Rushing the Shot: Why Hunters Miss Pheasants
The main reason most upland hunters miss flushing birds is because they shoot too soon. That’s my conclusion, anyway, after...
The main reason most upland hunters miss flushing birds is because they shoot too soon. That’s my conclusion, anyway, after once again doing my annual turn as a “celebrity” in a local charity hunt/shoot (Aimingforacure.com; a good cause). It’s the one time of year I hunt with regular hunters — as opposed to people like me, who hunt and shoot all the time and are eaten up with it — and I get to watch average hunters shoot. Not surprisingly, since they rarely practice, they shoot birds the way I shoot pool.

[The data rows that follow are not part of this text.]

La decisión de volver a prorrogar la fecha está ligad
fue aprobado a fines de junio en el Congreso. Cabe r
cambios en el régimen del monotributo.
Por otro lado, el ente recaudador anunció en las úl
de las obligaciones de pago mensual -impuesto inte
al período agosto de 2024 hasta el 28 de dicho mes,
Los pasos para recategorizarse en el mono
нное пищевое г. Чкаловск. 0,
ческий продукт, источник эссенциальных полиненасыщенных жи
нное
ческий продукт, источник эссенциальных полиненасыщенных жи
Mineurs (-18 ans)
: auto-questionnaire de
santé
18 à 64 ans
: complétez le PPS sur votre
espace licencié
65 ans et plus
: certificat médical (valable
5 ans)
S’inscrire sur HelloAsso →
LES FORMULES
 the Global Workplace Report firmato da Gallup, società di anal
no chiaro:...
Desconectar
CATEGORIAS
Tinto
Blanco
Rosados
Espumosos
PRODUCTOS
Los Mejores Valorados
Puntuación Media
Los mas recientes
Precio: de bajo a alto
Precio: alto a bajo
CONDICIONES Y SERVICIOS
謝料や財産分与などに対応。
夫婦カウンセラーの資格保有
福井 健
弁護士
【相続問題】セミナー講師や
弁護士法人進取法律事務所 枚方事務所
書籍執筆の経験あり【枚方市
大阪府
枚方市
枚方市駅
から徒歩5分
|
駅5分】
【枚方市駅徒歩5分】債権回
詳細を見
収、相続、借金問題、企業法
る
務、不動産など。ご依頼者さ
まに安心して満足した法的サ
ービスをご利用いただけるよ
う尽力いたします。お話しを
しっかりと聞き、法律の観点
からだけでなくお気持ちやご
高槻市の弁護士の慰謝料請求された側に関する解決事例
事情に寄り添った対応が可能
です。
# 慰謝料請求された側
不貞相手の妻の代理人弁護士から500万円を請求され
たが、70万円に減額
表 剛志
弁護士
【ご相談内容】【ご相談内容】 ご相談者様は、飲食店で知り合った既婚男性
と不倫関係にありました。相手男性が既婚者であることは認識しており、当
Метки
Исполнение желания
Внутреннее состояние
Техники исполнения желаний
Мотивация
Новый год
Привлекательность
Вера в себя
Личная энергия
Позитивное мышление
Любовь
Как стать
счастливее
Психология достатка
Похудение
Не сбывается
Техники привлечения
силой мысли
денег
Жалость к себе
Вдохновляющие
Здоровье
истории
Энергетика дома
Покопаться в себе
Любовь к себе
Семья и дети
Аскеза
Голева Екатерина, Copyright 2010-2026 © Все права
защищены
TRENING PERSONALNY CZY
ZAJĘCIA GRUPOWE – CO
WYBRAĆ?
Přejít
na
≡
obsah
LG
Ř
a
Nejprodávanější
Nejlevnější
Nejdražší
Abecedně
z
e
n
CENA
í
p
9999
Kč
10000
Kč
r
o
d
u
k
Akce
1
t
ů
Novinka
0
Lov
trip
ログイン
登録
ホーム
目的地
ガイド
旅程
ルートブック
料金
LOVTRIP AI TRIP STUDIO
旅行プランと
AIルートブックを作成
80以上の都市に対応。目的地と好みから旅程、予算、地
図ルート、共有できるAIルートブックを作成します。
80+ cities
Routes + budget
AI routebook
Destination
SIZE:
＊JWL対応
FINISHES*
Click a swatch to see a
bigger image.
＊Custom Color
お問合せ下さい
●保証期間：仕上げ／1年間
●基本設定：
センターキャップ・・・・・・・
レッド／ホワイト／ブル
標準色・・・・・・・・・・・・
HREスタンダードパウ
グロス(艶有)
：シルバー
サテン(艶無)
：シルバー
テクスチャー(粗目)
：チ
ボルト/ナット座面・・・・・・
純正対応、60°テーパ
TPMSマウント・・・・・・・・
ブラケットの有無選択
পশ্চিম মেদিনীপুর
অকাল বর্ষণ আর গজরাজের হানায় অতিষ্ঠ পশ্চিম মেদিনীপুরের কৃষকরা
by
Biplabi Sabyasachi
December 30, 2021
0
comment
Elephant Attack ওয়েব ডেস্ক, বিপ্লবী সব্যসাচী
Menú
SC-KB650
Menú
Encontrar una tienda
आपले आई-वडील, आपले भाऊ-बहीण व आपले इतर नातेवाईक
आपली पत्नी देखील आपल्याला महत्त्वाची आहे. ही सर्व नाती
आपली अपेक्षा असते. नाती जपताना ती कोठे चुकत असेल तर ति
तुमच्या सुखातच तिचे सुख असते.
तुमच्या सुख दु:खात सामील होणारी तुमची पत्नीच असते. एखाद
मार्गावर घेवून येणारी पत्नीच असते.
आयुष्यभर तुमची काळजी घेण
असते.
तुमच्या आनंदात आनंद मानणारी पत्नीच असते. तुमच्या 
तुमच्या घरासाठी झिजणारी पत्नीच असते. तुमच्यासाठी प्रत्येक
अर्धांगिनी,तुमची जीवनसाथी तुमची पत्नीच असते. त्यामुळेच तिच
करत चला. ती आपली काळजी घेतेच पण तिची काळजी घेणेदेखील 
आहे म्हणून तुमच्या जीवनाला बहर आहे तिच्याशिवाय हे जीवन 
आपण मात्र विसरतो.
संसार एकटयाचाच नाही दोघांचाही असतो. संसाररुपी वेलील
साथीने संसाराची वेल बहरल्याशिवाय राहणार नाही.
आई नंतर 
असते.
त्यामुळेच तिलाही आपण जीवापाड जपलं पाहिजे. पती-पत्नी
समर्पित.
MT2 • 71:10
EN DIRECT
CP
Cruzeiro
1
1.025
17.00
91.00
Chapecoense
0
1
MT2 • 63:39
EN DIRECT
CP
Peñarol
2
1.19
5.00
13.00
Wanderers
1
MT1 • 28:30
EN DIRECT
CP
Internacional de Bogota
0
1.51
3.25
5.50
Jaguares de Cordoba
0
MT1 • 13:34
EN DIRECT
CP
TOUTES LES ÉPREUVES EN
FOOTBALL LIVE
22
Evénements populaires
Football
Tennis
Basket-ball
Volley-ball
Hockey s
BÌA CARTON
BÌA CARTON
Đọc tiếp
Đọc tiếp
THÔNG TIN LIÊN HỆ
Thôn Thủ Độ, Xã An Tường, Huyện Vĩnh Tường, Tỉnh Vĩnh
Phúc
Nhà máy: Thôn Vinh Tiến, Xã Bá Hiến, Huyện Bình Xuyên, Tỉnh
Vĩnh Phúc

The hunt portion of the event is a preserve pheasant hunt. We line up and follow some very good dogs through a field full of put-and-take pheasants. Because I am the celebrity and everyone else is a paying customer, I figure it’s my job to let them do the shooting and say “Nice shot!” when a bird falls. If they miss, I shoot backup. So I have lots of chances to watch people shoot flushing birds on these hunts. Almost everyone reacts to the blur of the bird by opening fire immediately. They either miss or if they don’t, they often mangle the bird or scratch it down the pattern fringe. I usually have plenty of time to wait for everyone to empty their guns before I shoot whatever birds I shoot during the hunt.
Conventional wisdom says hunters get distracted by the pheasant’s long tail. I don’t believe that. If it were true, you would see tails shot off. I have shot a lot of pheasants and have seen a lot shot and I have never yet seen one get de-tailed. Instead what happens when you try to shoot fast is that your head isn’t on the gunstock, and you’re shooting at the whole bird before you actually lock your eyes onto the front end. Shots taken that way are almost always missed over the top, not behind. Once pheasants are under power, though, people aim at them and miss behind. However, they don’t miss and hit the tail, they miss by many, many feet behind.
I can relate, though, to panic-missing at pheasants. It took years and a couple hundred roosters under my belt before I learned to remain calm when a bird flushes at my feet. You really have a lot of time to let a pheasant get out to where the pattern opens up. I’ll step toward the bird but keep the gun down and watch the bird, then mount and shoot when it’s reached 20 or 25yards. That approach works, but it has its downside, too. Years ago I was on a guided hunt in Nebraska and I walked in on a point. The pheasant flushed, I watched it go, waiting until it was far enough out to suit me. Just before it reached 20 yards or so the guide shot it. I gave him a look.
He said “I’m sorry, I wasn’t going to shoot but I looked over and you were just hanging out. I didn’t think you were shooting.”
You’ve got time when a pheasant flushes underfoot – even time to hang out for a while.